Distributed Computing Shared Arrays

I am trying to use a shared array and use that array inside of a function of a function. The issue is that the function that I am using the shared array in cannot have any additional parameters passed to it due to the fact that I will be using the function with a package in Julia that can only have one function input. Thus I cannot pass the shared array to the function that needs it and the shared array is not in the functions scope.

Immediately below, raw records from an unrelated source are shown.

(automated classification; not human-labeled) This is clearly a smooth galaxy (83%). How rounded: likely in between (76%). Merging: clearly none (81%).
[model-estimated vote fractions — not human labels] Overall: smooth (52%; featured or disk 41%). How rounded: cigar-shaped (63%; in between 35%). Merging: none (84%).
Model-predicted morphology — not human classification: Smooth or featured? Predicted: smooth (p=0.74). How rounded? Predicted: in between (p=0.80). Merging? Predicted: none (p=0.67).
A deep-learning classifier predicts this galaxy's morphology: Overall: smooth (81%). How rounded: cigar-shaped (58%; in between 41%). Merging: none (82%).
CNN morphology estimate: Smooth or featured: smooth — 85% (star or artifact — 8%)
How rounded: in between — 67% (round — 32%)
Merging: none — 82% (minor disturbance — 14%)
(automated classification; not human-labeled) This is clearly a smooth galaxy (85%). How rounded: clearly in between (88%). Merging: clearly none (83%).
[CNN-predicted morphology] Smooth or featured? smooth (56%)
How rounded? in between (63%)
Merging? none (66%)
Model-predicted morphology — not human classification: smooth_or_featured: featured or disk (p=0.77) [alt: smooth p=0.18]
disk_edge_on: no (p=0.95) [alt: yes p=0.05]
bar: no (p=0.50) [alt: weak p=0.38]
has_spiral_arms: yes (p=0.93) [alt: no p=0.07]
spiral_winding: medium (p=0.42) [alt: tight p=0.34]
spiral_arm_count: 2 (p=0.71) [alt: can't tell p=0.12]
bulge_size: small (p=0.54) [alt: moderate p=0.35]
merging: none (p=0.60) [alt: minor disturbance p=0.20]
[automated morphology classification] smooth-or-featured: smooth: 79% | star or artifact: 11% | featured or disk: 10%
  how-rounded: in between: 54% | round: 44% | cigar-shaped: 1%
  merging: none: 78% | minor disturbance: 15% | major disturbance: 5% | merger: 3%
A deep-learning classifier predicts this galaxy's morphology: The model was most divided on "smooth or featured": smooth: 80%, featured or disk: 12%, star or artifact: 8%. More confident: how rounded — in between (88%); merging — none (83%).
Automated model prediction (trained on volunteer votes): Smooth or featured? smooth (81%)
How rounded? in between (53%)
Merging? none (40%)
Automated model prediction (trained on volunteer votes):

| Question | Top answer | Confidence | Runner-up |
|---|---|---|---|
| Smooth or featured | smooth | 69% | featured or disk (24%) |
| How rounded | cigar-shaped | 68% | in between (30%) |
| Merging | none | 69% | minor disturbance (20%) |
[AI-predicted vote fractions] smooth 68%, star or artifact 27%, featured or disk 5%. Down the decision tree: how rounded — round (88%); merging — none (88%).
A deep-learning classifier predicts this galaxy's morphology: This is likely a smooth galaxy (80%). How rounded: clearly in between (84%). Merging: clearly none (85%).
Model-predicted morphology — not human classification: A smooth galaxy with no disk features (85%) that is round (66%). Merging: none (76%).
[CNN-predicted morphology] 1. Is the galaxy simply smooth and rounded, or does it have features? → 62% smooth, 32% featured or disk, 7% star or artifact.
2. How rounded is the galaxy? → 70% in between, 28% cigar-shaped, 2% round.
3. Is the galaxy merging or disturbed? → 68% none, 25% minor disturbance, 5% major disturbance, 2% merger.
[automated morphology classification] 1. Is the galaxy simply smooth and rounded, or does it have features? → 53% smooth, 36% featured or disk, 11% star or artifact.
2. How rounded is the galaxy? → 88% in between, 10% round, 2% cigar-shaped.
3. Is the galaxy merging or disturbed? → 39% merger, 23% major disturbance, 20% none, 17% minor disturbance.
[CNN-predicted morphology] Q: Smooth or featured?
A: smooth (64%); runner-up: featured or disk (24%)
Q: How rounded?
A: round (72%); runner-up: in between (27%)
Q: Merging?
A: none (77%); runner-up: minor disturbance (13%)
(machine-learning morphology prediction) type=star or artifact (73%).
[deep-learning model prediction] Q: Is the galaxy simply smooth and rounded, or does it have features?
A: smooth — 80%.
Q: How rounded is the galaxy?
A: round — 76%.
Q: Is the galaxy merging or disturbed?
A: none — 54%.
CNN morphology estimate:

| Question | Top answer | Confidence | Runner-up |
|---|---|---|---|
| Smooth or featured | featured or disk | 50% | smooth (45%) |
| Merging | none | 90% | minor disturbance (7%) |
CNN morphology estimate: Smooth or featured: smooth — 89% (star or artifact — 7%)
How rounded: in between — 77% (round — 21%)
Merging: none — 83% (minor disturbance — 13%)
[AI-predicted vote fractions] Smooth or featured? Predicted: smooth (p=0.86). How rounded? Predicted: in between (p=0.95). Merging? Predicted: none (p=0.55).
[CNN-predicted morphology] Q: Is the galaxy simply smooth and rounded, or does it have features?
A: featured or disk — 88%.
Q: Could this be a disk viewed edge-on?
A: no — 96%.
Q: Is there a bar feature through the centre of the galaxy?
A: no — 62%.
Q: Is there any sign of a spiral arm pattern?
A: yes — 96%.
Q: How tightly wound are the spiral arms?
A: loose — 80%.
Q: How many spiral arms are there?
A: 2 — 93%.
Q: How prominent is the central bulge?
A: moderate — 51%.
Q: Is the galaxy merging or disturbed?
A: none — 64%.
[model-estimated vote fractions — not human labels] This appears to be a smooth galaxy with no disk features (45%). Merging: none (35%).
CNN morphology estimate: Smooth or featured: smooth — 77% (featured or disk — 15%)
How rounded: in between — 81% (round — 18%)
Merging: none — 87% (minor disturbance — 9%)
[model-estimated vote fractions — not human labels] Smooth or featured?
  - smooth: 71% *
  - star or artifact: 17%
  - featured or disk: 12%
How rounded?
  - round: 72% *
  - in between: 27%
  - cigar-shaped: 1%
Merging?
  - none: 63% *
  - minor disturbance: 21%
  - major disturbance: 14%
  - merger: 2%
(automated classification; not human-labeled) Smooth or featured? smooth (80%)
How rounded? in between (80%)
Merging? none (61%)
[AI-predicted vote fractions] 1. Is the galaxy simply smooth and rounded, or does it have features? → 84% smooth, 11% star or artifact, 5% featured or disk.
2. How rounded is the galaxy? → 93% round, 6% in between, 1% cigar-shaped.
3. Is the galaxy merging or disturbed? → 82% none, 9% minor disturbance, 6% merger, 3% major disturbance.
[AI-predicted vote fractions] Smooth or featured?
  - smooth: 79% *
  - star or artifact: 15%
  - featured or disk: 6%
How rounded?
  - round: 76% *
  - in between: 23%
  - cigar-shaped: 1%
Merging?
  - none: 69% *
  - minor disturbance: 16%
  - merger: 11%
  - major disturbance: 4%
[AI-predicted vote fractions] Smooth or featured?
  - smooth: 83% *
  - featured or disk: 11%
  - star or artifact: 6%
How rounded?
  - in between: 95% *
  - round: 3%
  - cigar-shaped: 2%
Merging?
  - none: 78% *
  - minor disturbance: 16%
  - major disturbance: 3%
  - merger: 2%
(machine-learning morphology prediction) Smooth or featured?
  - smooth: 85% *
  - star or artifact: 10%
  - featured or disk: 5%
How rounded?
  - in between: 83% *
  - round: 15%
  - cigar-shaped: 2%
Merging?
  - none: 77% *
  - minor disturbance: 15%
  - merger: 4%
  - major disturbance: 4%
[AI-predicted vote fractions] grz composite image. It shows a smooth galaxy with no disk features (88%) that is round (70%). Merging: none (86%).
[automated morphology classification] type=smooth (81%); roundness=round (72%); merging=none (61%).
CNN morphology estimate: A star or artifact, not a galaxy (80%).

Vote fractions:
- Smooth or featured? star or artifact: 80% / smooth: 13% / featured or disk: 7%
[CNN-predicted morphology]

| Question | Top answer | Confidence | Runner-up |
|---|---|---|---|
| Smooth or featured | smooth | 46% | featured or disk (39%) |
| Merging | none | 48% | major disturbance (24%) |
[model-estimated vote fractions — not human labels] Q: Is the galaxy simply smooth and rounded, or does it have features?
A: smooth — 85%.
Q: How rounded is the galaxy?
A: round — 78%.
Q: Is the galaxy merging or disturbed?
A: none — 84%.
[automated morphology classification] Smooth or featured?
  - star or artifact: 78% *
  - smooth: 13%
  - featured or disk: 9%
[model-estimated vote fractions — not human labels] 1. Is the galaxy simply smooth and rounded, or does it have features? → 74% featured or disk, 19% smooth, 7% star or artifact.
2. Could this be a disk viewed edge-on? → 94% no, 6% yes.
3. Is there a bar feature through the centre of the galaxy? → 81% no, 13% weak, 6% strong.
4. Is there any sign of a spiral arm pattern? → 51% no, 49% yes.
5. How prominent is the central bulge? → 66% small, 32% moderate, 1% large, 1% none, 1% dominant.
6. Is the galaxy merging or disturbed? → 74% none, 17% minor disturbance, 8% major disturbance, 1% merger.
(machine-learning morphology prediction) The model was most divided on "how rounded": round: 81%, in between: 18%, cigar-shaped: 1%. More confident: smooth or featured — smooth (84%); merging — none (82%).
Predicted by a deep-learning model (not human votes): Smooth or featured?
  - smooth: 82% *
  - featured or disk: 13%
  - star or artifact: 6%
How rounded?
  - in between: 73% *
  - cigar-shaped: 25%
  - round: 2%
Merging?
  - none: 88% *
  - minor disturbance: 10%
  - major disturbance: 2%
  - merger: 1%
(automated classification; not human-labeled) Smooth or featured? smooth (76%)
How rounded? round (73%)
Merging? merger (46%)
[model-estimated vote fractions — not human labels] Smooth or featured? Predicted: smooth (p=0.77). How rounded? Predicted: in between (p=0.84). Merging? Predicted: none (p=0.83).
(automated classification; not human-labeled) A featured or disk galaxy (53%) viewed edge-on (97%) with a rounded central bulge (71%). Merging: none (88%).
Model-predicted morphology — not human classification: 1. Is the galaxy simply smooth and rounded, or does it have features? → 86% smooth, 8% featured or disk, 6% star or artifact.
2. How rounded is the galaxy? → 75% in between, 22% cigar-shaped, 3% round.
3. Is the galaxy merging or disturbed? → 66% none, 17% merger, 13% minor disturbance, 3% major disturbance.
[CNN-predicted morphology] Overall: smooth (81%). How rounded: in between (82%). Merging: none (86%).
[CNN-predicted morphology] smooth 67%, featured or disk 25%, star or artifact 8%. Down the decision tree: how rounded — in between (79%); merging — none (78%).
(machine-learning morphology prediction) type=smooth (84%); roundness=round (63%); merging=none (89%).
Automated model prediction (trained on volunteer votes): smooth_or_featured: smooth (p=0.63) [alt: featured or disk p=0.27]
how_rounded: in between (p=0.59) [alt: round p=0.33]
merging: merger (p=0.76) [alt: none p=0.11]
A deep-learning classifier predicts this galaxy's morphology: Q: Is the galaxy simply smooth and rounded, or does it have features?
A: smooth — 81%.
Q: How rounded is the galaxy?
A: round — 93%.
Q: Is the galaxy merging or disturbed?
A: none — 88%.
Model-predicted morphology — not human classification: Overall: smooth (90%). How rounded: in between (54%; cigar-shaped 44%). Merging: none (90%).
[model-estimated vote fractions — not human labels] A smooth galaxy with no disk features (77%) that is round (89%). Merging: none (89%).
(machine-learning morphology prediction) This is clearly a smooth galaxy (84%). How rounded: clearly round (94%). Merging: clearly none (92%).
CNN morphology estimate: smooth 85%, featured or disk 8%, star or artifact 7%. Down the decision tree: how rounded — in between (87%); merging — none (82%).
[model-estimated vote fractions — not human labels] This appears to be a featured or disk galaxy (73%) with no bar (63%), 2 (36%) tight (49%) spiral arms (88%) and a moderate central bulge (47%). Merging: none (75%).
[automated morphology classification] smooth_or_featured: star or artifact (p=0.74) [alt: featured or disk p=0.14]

My current solution is that I generate the function inside the function itself, but this is inefficient since this function is called many times. I was wondering if a more efficient solution existed?
An example of the type of problem I am working on is shown below.

using Distributed

if nprocs()==1
    addprocs(2)
end

 @everywhere using SharedArrays

#@everywhere include("BFGS.jl")

S =zeros(5,4) #in real script am using csvRead to read data in from file
szeSpring=size(S)
springDat = SharedArray{Float64, 2}((szeSpring[1], szeSpring[2]))
springDat = S .* 1.0

 

works=workers()


@everywhere function eig_sum(A,springDat) 
    Middle(A)
end

@everywhere function Middle(x)
    for i=1:x
        x=x .+ 1.0
        vals = Inner(x)
    end
end

@everywhere function Inner(y)
    springDat =zeros(5,4) #in real script am using csvRead to read data in from file
    vals = springDat .+ y
end


remote_do(eig_sum, works[1], 1,springDat)

In this example I need to use springDat inside of the Inner function, but cannot modify the inner function to accept the springDat array as an input to the function.